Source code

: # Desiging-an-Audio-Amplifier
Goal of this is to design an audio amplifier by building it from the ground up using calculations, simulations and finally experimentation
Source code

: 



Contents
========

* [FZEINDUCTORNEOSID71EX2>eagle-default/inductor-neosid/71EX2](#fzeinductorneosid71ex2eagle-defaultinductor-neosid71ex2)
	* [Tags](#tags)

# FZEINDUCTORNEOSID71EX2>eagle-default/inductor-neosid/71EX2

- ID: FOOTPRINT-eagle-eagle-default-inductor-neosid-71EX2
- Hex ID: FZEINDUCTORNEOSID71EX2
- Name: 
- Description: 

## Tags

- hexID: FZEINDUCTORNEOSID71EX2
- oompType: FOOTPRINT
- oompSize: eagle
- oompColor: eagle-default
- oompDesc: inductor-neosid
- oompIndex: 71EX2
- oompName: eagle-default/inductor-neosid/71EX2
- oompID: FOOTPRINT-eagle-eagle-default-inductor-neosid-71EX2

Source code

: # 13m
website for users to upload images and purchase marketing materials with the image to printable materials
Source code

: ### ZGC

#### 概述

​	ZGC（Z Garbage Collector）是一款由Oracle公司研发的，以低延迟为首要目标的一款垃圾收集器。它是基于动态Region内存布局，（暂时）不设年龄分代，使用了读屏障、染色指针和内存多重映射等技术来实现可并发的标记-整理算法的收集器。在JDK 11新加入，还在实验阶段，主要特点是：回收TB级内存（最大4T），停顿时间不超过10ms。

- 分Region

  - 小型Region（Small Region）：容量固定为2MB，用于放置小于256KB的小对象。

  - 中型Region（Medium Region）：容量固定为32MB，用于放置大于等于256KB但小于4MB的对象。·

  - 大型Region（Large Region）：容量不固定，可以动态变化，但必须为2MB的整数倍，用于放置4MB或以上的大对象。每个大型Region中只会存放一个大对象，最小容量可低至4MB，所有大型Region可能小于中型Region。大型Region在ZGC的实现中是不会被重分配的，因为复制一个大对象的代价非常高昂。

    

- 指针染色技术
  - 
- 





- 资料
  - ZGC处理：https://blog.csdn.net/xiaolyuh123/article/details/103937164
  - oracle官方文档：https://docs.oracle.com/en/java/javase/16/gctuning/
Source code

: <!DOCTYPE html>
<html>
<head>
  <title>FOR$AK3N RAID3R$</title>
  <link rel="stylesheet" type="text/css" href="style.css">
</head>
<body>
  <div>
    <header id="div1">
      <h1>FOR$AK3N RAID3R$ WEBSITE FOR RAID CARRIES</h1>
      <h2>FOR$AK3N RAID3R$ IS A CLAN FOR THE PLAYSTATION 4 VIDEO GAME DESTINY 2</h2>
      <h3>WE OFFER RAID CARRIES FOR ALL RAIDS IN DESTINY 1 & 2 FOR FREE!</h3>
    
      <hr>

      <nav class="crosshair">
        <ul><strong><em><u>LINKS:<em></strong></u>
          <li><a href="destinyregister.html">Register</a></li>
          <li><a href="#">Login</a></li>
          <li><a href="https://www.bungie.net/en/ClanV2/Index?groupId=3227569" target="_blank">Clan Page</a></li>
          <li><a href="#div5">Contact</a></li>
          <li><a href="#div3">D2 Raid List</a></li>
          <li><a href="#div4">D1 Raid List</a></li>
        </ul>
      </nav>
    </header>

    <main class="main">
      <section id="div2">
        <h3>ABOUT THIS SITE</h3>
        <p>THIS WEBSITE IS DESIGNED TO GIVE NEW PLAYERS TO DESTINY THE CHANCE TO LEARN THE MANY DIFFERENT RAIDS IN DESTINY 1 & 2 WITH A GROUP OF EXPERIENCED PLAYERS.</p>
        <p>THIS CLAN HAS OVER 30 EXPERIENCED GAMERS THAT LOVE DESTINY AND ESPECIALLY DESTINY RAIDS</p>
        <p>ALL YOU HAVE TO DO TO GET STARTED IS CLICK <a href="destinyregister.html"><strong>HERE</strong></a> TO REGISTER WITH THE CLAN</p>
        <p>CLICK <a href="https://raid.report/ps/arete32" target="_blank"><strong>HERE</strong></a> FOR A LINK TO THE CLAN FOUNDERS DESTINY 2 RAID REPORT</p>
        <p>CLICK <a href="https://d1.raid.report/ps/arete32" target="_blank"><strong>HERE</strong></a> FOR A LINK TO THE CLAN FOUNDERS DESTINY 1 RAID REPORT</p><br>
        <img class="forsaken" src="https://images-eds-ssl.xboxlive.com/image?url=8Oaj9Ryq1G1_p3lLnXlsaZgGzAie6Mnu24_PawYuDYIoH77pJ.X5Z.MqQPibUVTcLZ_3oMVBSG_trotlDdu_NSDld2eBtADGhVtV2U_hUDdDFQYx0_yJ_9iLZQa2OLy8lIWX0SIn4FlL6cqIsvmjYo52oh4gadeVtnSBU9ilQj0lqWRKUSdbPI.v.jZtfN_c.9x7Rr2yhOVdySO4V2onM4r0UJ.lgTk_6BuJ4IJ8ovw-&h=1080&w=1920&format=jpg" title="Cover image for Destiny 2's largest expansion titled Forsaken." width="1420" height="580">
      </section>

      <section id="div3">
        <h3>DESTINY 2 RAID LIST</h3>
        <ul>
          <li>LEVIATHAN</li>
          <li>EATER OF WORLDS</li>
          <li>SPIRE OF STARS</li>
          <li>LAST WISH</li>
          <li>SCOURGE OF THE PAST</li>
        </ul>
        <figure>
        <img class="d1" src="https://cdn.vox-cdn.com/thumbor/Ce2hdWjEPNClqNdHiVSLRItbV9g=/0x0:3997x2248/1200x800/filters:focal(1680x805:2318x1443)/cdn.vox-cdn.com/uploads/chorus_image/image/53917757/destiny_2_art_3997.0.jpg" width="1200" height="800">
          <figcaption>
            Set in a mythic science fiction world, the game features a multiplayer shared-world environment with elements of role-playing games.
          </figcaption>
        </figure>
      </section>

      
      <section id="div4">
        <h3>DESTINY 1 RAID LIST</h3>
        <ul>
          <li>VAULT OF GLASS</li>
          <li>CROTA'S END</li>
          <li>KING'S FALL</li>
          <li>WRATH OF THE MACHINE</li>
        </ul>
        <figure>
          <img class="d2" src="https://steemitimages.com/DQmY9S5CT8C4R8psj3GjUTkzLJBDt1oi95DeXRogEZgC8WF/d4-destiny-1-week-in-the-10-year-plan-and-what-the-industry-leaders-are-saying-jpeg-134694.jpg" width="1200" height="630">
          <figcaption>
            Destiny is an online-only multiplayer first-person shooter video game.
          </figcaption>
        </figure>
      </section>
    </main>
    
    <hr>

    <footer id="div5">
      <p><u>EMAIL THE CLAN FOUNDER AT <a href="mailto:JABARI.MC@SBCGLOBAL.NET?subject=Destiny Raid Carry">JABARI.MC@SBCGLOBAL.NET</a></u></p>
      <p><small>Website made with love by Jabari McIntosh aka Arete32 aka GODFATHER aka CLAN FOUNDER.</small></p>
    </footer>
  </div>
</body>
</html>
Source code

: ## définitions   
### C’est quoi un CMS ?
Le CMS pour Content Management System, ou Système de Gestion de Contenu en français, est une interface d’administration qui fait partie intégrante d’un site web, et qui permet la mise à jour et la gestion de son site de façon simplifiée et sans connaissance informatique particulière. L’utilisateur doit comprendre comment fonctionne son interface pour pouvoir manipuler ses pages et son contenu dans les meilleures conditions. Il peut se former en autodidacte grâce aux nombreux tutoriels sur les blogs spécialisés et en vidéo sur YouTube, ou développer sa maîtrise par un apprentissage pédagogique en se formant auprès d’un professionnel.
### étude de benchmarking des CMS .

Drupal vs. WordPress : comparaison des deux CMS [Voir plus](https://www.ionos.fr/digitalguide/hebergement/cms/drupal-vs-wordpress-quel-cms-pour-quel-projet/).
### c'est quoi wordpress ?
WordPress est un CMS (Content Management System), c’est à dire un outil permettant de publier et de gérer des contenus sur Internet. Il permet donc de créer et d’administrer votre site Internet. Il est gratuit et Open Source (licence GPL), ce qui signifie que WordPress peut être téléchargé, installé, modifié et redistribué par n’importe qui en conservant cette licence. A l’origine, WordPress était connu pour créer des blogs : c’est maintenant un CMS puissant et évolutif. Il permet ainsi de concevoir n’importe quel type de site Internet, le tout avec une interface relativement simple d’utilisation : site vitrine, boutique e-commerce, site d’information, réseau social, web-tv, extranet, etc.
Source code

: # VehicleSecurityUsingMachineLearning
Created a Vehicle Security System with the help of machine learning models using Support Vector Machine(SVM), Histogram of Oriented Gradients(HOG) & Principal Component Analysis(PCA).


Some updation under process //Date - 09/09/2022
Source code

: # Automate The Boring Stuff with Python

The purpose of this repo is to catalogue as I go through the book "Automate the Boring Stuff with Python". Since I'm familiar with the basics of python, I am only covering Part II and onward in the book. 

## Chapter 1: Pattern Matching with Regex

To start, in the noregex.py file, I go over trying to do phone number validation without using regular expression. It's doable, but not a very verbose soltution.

§ **What you are asked to do**
Find out how many lines above hold "RAIDS". Write only the number.

§ **Response to the exercise**
3